What you are asked to do: Rewrite the records below as a JSON list of strings, one string per line, with blank lines left out.

Information given:
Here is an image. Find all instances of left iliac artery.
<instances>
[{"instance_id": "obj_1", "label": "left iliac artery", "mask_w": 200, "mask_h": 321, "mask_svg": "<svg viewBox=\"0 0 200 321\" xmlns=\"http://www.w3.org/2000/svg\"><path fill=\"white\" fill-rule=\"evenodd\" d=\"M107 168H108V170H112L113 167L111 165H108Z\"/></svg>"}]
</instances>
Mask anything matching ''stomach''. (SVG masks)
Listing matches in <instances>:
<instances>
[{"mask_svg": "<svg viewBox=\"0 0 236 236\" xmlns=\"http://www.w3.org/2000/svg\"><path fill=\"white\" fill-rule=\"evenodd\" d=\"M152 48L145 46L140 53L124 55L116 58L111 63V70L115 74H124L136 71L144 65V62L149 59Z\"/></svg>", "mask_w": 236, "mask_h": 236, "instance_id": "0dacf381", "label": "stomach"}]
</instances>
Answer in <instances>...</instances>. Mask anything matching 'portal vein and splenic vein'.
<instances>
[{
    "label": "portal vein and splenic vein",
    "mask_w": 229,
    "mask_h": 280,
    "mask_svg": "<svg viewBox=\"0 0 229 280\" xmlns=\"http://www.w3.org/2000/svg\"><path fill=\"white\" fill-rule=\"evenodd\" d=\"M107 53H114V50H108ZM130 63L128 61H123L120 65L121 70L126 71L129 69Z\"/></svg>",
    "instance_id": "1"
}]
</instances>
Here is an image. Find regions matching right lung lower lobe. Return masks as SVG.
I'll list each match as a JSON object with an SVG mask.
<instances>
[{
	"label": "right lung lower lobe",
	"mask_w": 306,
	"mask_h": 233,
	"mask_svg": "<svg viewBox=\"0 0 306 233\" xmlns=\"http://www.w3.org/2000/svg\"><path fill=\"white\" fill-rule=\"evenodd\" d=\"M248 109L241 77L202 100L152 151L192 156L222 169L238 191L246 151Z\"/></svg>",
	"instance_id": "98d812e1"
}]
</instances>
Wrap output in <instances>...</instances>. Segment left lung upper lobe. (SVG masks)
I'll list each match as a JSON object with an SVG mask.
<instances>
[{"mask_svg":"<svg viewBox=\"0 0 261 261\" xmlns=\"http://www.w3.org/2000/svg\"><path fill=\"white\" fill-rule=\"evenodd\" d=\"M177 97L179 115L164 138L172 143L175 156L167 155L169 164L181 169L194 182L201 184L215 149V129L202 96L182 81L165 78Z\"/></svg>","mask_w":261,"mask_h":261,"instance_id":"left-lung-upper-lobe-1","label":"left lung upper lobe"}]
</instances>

Task solution:
[
  "Here is an image. Find all instances of left iliac artery.",
  "<instances>",
  "[{\"instance_id\": \"obj_1\", \"label\": \"left iliac artery\", \"mask_w\": 200, \"mask_h\": 321, \"mask_svg\": \"<svg viewBox=\\\"0 0 200 321\\\" xmlns=\\\"http://www.w3.org/2000/svg\\\"><path fill=\\\"white\\\" fill-rule=\\\"evenodd\\\" d=\\\"M107 168H108V170H112L113 167L111 165H108Z\\\"/></svg>\"}]",
  "</instances>",
  "Mask anything matching ''stomach''. (SVG masks)",
  "Listing matches in <instances>:",
  "<instances>",
  "[{\"mask_svg\": \"<svg viewBox=\\\"0 0 236 236\\\" xmlns=\\\"http://www.w3.org/2000/svg\\\"><path fill=\\\"white\\\" fill-rule=\\\"evenodd\\\" d=\\\"M152 48L145 46L140 53L124 55L116 58L111 63V70L115 74H124L136 71L144 65V62L149 59Z\\\"/></svg>\", \"mask_w\": 236, \"mask_h\": 236, \"instance_id\": \"0dacf381\", \"label\": \"stomach\"}]",
  "</instances>",
  "Answer in <instances>...</instances>. Mask anything matching 'portal vein and splenic vein'.",
  "<instances>",
  "[{",
  "    \"label\": \"portal vein and splenic vein\",",
  "    \"mask_w\": 229,",
  "    \"mask_h\": 280,",
  "    \"mask_svg\": \"<svg viewBox=\\\"0 0 229 280\\\" xmlns=\\\"http://www.w3.org/2000/svg\\\"><path fill=\\\"white\\\" fill-rule=\\\"evenodd\\\" d=\\\"M107 53H114V50H108ZM130 63L128 61H123L120 65L121 70L126 71L129 69Z\\\"/></svg>\",",
  "    \"instance_id\": \"1\"",
  "}]",
  "</instances>",
  "Here is an image. Find regions matching right lung lower lobe. Return masks as SVG.",
  "I'll list each match as a JSON object with an SVG mask.",
  "<instances>",
  "[{",
  "\t\"label\": \"right lung lower lobe\",",
  "\t\"mask_w\": 306,",
  "\t\"mask_h\": 233,",
  "\t\"mask_svg\": \"<svg viewBox=\\\"0 0 306 233\\\" xmlns=\\\"http://www.w3.org/2000/svg\\\"><path fill=\\\"white\\\" fill-rule=\\\"evenodd\\\" d=\\\"M248 109L241 77L202 100L152 151L192 156L222 169L238 191L246 151Z\\\"/></svg>\",",
  "\t\"instance_id\": \"98d812e1\"",
  "}]",
  "</instances>",
  "Wrap output in <instances>...</instances>. Segment left lung upper lobe. (SVG masks)",
  "I'll list each match as a JSON object with an SVG mask.",
  "<instances>",
  "[{\"mask_svg\":\"<svg viewBox=\\\"0 0 261 261\\\" xmlns=\\\"http://www.w3.org/2000/svg\\\"><path fill=\\\"white\\\" fill-rule=\\\"evenodd\\\" d=\\\"M177 97L179 115L164 138L172 143L175 156L167 155L169 164L181 169L194 182L201 184L215 149V129L202 96L182 81L165 78Z\\\"/></svg>\",\"mask_w\":261,\"mask_h\":261,\"instance_id\":\"left-lung-upper-lobe-1\",\"label\":\"left lung upper lobe\"}]",
  "</instances>"
]